__Exercise goal__: In the data below, find the line containing "सर्व अडीअडचणी सकारात्मक", then set down that line and every later line up to and including the line containing "असून, 15 लाख", exactly.

__Transcribed page contents__:
■ ■ ■ ■ ■ ■ ■
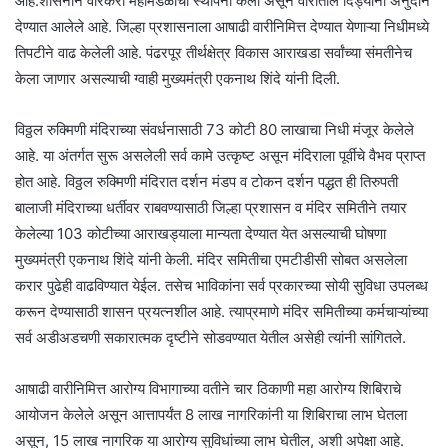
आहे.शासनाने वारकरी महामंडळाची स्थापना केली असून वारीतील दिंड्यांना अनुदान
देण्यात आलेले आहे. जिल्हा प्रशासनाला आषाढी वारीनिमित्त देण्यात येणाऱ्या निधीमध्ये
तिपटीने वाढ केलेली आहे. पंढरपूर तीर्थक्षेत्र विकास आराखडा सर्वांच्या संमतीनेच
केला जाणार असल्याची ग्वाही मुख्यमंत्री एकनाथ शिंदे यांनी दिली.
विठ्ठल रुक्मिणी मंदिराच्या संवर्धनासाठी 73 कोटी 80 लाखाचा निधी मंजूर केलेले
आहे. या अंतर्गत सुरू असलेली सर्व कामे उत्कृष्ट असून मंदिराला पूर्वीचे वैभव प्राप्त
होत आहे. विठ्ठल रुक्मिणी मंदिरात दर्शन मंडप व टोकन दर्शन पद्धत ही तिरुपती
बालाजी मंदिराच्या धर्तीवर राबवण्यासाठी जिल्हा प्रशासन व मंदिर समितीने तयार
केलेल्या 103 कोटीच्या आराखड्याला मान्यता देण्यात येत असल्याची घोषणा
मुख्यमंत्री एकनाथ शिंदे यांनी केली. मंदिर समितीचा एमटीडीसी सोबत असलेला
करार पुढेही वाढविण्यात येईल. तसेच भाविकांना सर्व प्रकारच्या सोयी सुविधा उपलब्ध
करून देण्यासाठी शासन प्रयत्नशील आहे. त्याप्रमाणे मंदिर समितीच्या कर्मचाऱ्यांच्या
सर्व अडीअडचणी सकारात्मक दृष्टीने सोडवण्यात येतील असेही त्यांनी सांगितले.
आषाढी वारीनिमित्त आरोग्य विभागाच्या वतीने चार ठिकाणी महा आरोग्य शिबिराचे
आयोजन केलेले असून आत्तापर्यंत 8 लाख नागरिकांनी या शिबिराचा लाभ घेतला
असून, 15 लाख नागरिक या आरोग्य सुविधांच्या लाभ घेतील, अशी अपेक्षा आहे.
■ ■ ■ ■ ■ ■ ■
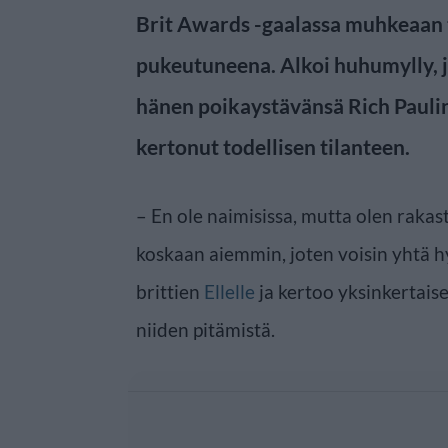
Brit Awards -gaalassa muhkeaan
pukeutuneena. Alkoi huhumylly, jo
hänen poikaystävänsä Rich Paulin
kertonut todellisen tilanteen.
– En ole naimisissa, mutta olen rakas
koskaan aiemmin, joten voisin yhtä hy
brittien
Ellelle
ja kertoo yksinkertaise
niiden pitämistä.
■ ■ ■ ■ ■ ■ ■
__Response area__:
सर्व अडीअडचणी सकारात्मक दृष्टीने सोडवण्यात येतील असेही त्यांनी सांगितले.
आषाढी वारीनिमित्त आरोग्य विभागाच्या वतीने चार ठिकाणी महा आरोग्य शिबिराचे
आयोजन केलेले असून आत्तापर्यंत 8 लाख नागरिकांनी या शिबिराचा लाभ घेतला
असून, 15 लाख नागरिक या आरोग्य सुविधांच्या लाभ घेतील, अशी अपेक्षा आहे.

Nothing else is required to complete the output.